## Task item
In the data below, locate each line with the word "silverlight" and list it.

## Information supplied

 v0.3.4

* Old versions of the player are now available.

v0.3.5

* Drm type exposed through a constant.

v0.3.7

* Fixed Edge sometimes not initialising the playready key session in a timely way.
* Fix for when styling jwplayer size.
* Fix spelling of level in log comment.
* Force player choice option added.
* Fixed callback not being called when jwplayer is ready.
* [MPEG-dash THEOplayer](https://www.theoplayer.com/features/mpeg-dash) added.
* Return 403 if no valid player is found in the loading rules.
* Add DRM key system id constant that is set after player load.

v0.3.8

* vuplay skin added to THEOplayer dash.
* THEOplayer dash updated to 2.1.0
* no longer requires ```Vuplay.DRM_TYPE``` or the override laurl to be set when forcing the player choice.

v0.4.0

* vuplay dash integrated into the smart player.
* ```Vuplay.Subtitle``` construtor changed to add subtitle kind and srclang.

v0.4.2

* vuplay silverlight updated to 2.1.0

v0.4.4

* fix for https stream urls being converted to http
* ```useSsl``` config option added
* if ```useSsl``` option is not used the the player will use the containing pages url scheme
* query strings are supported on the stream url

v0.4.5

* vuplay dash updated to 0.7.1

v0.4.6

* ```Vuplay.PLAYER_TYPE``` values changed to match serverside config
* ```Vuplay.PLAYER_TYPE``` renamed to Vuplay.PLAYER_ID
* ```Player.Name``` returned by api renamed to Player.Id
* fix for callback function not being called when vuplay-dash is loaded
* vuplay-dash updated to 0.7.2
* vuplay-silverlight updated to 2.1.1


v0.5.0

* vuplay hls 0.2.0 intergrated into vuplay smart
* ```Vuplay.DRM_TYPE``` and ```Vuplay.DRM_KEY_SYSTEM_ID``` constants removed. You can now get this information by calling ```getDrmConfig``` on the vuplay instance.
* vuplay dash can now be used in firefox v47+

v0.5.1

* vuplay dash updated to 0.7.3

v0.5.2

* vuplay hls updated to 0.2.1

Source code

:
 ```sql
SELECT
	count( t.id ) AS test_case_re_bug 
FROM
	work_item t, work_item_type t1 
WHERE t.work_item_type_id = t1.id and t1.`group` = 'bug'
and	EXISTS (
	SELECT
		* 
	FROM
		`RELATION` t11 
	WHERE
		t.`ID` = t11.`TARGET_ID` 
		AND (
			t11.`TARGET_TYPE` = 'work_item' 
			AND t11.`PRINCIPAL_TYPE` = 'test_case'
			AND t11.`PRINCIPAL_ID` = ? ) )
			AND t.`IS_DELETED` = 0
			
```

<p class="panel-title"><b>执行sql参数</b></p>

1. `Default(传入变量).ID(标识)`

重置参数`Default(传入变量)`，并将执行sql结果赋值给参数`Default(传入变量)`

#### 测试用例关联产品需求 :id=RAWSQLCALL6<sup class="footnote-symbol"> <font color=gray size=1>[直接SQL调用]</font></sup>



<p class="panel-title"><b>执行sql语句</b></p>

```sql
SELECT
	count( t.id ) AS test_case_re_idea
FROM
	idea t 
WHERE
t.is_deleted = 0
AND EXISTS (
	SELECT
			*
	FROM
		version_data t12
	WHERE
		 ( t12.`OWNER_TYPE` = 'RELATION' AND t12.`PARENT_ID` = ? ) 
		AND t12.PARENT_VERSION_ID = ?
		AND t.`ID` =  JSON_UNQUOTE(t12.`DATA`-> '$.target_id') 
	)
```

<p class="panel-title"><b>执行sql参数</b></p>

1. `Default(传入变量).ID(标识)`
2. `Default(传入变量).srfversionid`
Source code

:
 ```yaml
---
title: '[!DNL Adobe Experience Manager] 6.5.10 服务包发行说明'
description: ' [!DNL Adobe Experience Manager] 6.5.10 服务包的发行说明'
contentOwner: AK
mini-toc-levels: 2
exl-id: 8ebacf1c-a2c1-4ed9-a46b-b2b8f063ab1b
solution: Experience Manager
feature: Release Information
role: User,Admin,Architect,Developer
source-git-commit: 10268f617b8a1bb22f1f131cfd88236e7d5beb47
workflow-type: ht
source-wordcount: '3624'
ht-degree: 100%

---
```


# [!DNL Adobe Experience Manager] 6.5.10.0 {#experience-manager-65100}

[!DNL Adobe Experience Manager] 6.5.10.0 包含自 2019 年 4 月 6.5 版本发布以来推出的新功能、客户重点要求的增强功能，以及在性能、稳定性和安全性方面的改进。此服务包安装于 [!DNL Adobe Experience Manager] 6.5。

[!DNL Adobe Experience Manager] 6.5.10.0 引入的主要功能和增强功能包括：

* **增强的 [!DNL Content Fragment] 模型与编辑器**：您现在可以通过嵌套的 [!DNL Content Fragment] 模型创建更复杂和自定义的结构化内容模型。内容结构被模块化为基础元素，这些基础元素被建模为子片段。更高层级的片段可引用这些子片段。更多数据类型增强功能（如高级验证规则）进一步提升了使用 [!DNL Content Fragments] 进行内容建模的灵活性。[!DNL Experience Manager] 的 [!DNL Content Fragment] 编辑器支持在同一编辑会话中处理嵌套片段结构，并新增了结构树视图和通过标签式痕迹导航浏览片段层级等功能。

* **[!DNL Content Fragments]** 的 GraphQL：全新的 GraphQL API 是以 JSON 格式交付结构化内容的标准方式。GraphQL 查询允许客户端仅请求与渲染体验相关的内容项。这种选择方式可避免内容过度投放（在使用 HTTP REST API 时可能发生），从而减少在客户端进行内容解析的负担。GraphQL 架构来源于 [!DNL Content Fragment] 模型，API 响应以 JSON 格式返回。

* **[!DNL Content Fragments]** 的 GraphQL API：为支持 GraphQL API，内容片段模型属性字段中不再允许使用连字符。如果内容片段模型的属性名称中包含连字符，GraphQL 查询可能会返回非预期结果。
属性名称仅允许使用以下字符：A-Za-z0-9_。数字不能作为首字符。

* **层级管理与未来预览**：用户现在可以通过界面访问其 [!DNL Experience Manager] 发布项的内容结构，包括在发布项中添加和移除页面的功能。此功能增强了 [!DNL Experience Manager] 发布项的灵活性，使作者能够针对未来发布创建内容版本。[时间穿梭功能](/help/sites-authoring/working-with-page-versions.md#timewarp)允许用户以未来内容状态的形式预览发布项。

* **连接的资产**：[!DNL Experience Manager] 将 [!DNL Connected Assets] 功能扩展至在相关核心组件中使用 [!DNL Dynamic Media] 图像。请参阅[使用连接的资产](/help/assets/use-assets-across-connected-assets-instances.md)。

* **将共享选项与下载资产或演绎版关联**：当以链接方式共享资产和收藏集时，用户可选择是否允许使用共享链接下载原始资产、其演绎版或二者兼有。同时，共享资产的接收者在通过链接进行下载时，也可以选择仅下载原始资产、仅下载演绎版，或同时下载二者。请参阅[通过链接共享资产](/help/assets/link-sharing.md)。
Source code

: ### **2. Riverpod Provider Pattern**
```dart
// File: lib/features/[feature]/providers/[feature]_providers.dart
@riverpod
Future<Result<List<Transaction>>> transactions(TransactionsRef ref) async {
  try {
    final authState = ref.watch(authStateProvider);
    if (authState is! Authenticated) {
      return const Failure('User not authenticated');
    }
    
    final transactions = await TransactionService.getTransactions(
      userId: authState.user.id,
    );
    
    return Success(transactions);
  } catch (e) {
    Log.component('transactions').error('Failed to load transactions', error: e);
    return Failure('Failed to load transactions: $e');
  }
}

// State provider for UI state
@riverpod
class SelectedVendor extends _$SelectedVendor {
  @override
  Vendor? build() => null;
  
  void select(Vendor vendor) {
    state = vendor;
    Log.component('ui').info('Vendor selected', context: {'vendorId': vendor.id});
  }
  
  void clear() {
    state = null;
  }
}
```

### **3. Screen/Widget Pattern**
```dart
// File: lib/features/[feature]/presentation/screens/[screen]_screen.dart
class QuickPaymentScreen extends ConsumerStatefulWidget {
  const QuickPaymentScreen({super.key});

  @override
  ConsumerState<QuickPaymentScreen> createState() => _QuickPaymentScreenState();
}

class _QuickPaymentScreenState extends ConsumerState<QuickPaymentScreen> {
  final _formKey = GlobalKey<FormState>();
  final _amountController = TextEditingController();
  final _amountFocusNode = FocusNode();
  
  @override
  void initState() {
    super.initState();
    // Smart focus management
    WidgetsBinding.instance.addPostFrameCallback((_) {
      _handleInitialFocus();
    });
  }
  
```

## Answer to the problem
* vuplay silverlight updated to 2.1.0
* vuplay-silverlight updated to 2.1.1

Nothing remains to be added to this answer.